O.J. was in fact innocent, and the real killer of Nicole Brown Simpson and Ronald Goldman was…Buck Henry

Michael Jackson never molested a chld in his life. However, he was been known to lend his Neverland Ranch out for “kiddie parties” thrown by his good friend…Buck Henry. This explailns Buck’s most famous SNL sketch.

Speaking of SNL, this is actually the first show shown on NYC TV back in the 1940’s. What we see today are reruns, with the actors’ voices dubbed by Lrone Michaels to make it seem more contemporary.

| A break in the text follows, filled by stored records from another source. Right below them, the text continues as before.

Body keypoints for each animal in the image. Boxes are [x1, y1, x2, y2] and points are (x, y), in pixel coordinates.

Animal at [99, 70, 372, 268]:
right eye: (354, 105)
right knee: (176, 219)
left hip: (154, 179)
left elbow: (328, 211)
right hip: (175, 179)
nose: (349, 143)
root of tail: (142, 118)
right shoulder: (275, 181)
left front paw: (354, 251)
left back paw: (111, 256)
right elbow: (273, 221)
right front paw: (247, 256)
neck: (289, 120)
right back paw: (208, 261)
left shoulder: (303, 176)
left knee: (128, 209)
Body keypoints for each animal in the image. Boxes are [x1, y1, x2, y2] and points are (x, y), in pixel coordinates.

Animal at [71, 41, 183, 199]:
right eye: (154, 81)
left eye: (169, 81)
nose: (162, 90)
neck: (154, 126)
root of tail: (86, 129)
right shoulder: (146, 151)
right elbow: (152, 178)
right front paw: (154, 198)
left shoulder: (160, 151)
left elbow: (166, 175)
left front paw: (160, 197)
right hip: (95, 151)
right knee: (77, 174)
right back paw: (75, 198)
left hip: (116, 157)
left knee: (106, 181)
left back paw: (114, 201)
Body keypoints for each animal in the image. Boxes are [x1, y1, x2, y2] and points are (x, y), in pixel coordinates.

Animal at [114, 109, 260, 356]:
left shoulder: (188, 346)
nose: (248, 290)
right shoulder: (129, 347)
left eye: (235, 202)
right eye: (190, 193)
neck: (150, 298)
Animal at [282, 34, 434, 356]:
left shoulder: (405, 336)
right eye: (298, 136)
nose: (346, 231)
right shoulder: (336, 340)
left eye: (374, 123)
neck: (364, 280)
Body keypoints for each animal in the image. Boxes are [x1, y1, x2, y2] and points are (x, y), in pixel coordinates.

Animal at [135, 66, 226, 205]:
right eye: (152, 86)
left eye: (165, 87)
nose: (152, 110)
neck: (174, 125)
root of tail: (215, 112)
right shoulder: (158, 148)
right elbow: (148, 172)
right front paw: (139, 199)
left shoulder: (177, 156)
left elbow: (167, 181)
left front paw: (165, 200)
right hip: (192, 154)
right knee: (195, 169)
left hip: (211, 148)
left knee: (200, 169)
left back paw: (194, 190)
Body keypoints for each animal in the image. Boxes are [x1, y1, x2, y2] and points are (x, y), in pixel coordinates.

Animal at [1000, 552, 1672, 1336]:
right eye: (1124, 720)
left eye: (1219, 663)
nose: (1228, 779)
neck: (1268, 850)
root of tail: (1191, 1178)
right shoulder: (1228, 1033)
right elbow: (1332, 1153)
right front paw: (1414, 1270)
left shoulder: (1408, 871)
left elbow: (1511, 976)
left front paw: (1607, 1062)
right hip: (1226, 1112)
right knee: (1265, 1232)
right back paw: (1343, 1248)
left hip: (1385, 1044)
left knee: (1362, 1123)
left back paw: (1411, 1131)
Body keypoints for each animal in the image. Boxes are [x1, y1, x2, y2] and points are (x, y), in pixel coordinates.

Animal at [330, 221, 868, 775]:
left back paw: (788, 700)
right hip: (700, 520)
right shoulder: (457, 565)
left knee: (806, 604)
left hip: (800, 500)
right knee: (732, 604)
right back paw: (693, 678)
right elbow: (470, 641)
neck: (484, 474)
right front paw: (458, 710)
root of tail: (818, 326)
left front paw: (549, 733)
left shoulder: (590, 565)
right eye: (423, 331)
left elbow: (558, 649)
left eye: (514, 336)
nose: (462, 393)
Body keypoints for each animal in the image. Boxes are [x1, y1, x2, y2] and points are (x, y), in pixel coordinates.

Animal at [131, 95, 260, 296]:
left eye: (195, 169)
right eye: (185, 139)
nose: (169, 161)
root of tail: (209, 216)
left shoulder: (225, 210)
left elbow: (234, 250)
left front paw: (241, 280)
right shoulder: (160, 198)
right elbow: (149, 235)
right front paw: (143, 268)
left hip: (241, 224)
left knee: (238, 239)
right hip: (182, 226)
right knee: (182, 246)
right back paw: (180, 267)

Matt Groening did create “Life in Hell.” But “The Simpsons” was created by a co-worker of Matt’s father Homer, who sold the rights to 6 year old Matt for a dime and a white mouse. The co-worker was Peg Bracken, who later became famous as a cookbook writer.

the first draft of the magna carta was etched into the left thighbone of arthur of brittany, a not-so subtle hint by the barons to king john that they knew where all the bodies were buried.
the story about catherine the great and the horse isn’t true – but the one about alexander the great and the gerbil is.

War and Peace was originally named War, War, What is it Good For?